Donald Sutherland, as Klute, plays the "fixed foot that makes no show to move" to Bree's glitter and drama. Both Sutherland the actor and Klute the character are willing to stand back and let Fonda absorb the audience's attention. That's quite remarkable; how often in recent films has a male actor / character allowed a woman so much spotlight? Klute's quietude and stoicism are no accident, though. He is playing a strong, good, old fashioned man, one more about actions than words. He is a hero in the Gary Cooper mold.
That old fashioned heroism is a great surprise in this movie. "Klute" wallows in, and celebrates, post-censorship, post-Woodstock freedoms and indulgences. We see naked body parts, prostitutes and madams and heroin addicts and perverts, and, in a cameo, Candy Darling, Andy Warhol's star. We couldn't see this world with such detail back in the old days – but the film's heart *is* back in the old days. The good guy, Klute, the hero who rides into the wild west – hooker and drug addict run Manhattan – is a very straight, white, male cop. In this hippie, let it all hang out world, where the rich white man is utterly corrupt, the small town, working class guy is the hero.

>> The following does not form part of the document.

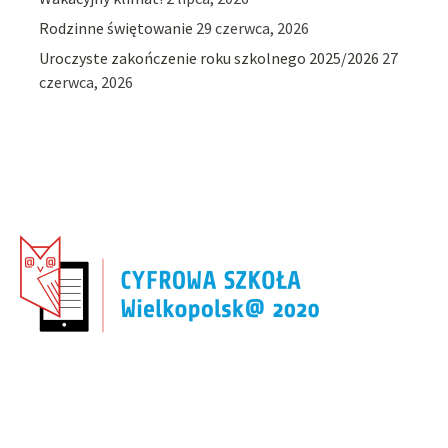
Rodzinne świętowanie
29 czerwca, 2026
Uroczyste zakończenie roku szkolnego 2025/2026
27
czerwca, 2026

"Klute" is rife with small performances by character actors, and small moments, that make every minute worthwhile. Charles Cioffi is frighteningly convincing. Vivian Nathan, as Bree's shrink, comes across as a real shrink. A narcissistic casting director who childishly and maliciously toys with Bree sets your teeth on edge. A black cop is solid. Roy Scheider is the pimp you love to hate.

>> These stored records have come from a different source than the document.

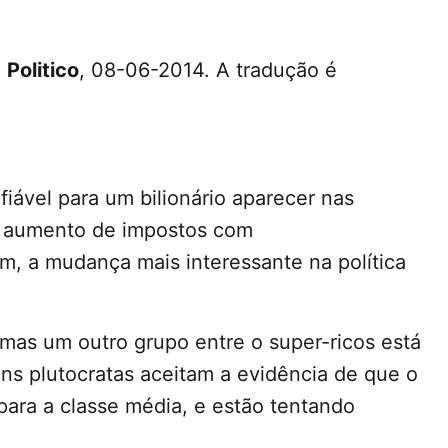
a
Politico
, 08-06-2014. A tradução é
fiável para um bilionário aparecer nas
e aumento de impostos com
m, a mudança mais interessante na política
, mas um outro grupo entre o super-ricos está
ns plutocratas aceitam a evidência de que o
para a classe média, e estão tentando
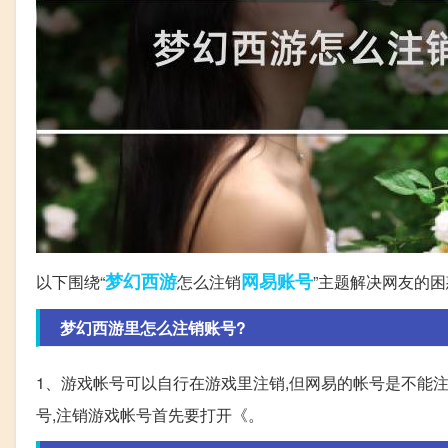
梦幻西游
网易
账号
以下围绕“
怎么注销
”主题解决网友的困
梦幻西游里怎么注销账号?
1、游戏帐号可以自行在游戏里注销,但网易的帐号是不能
号,注销游戏帐号首先要打开《。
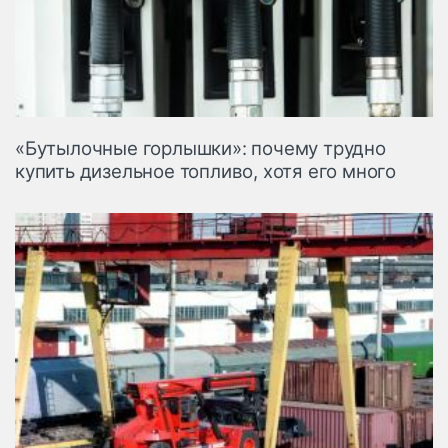
«Бутылочные горлышки»: почему трудно
купить дизельное топливо, хотя его много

There are priceless small touches that show intelligence and care with which director Pakula made the film. Betty Murray, as a loving wife, looks at her husband across a dinner table with such a look of love that that husband's disappearance becomes a real tragedy. Bree's apartment includes a sketch of John F. Kennedy; that sketch tells us something essential about Bree that nothing else in the film does. A group of powerful men discusses a missing person's case; Klute is the rube at the table. We know because, in a brief shot, we see that though he's wearing a suit, he's also wearing white sweat socks, visible as his slacks ride high up on his calves.